St. John’s University (SJU), a Catholic school in Queens, New York, has filed a federal lawsuit seeking to block the state Public Employees Relations Board (PERB) from overseeing disputes involving its faculty union, arguing that such regulation violates the school’s religious freedom rights.
Local outlet AMNY reported that the university suddenly decided in February to revoke recognition of its two long-standing chapters of the American Association of University Professors (AAUP), to which more than 1,100 faculty members at SJU belonged.
The union subsequently filed complaints with PERB arguing that SJU violated state labor law by withdrawing recognition of the union and refusing to negotiate for a new contract. According to AMNY, the school also “engaged in a pattern of illegal surveillance and intimidation of union members.”
SJU responded to the complaints at the beginning of June by taking PERB to court, asking for an injunction to protect the school from interference from the board based on its religious status.
“At St. John’s, ministry and mission are inseparable,” the suit reads, according to AMNY. “[PERB], however, seeks to subject St.
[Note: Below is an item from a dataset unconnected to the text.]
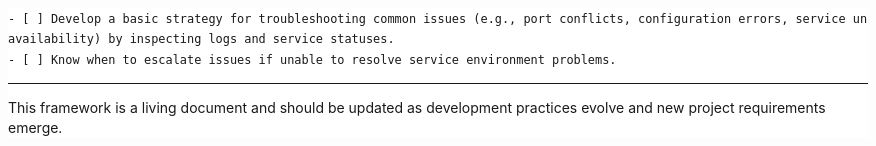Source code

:     - [ ] Develop a basic strategy for troubleshooting common issues (e.g., port conflicts, configuration errors, service unavailability) by inspecting logs and service statuses.
    - [ ] Know when to escalate issues if unable to resolve service environment problems.

---

This framework is a living document and should be updated as development practices evolve and new project requirements emerge.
John’s to a regime of mandatory collective bargaining that impermissibly entangles the government (and the faculty Union) in its internal governance of religion- and mission-related matters.”
In the suit, SJU argues that collective bargaining had increasingly begun infringing on the school’s internal governance. SJU cites rejected proposed changes to health and medical programs and a charge the union filed in October that sought additional bargaining information, which the university said interfered with its leadership. The union says the charge was intended to discover how SJU calculates its healthcare premiums.
For their part, the faculty say SJU is attempting to disperse the union in a show of “dangerous behavior.”
“It’s an affront to workers’ rights and Catholic values on every level,” faculty union president Sophie Bell stated, according to AMNY.
“We know we have state law on our side,” she later added. “It’s why we know that we’re going to win because their behavior is absolutely outrageous on a legal and educational front.”